Es hilft gar nicht, dass der unmittelbar folgende Abschnitt des Schulbuchs (2008) den unsäglichen Mario Barth und sein heiteres Wörterbuch “Deutsch-Frau, Frau-Deutsch” präsentiert. Die Arbeitsaufträge dazu sind nicht besonders kritisch:

  1. Der Autor karikiert das Verhalten eines Paares. Warum misslingt hier die Verständigung?
  2. Tragen Sie eigene Erfahrungen und Beobachtungen zum Gesprächsverhalten von Männern und Frauen zusammen. Vergleichen Sie Ihre Ergebnisse.
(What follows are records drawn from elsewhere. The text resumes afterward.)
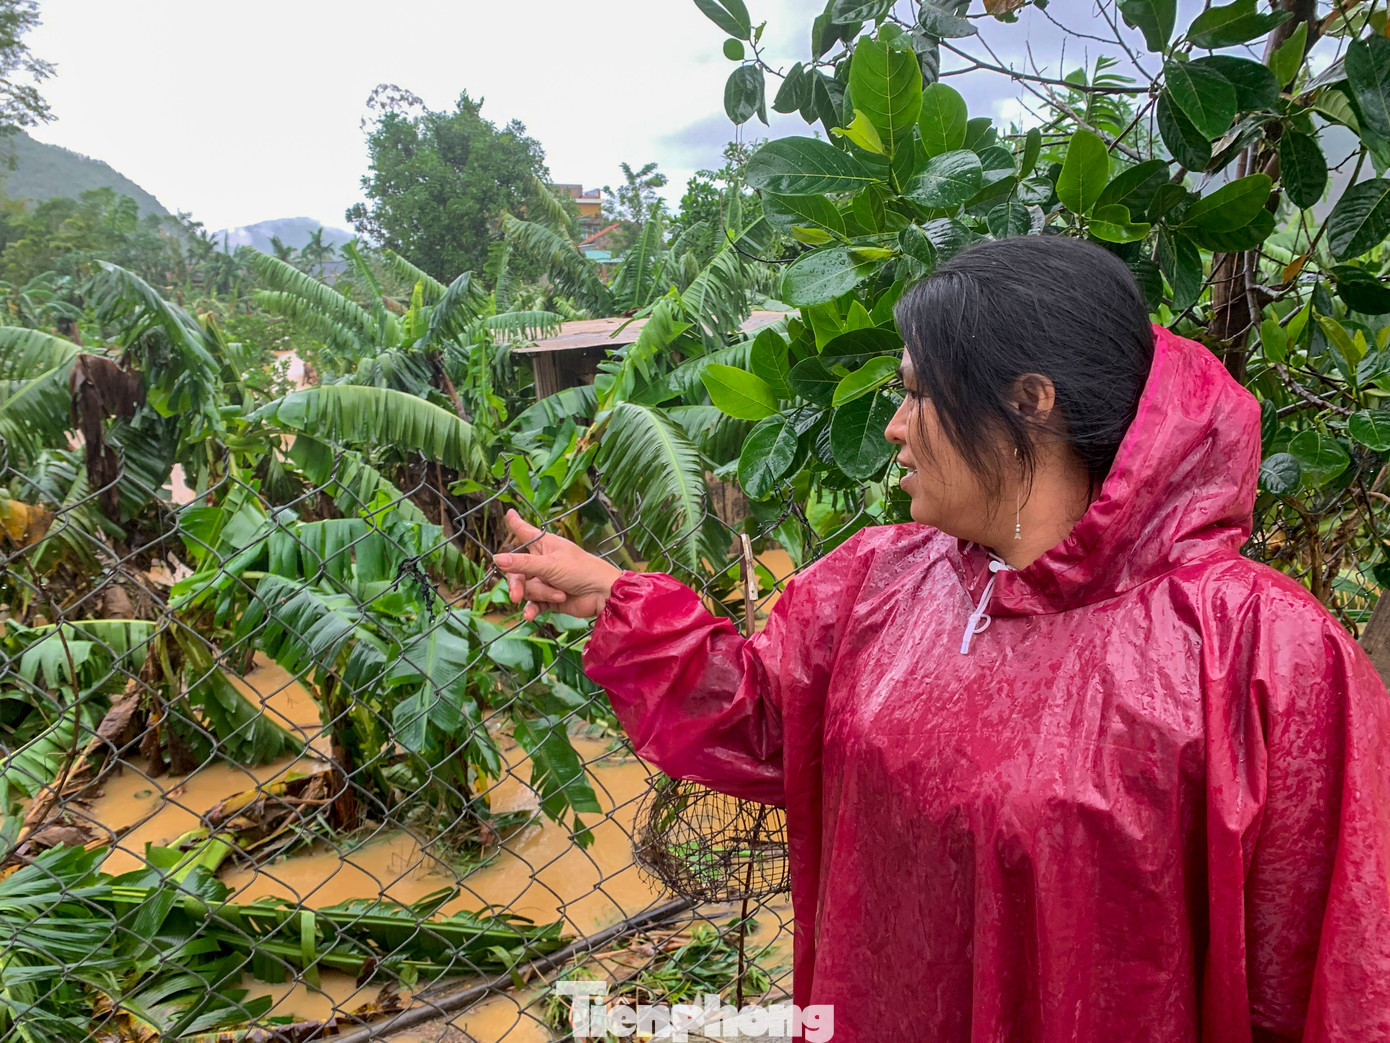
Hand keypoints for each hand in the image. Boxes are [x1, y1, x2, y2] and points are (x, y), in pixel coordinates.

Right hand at [492, 508, 623, 621]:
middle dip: (517, 584)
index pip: (525, 531)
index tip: (509, 512)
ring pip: (526, 589)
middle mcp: (542, 561)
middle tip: (516, 595)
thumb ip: (522, 564)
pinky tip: (530, 616)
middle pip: (516, 570)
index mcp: (544, 545)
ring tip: (558, 595)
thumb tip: (496, 559)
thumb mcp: (549, 565)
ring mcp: (545, 580)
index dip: (516, 523)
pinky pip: (533, 603)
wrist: (601, 595)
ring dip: (540, 594)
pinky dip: (534, 608)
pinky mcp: (549, 598)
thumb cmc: (580, 570)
Da kann etwas Gutes herauskommen dabei, aber man müsste mindestens auch über die Gründe für das andere Gesprächsverhalten sprechen. Ich glaube übrigens nicht, dass Lehrer und Lehrerinnen sich da unterschiedlich im Klassenzimmer verhalten. Fachabhängige Unterschiede sehe ich eher, und dass Lehrer im Lehrerzimmer eher die Lehrerinnen unterbrechen als umgekehrt, das stimmt wohl schon.

(Nachtrag: Sprechaktanalyse dann geübt anhand von Loriotsketch.)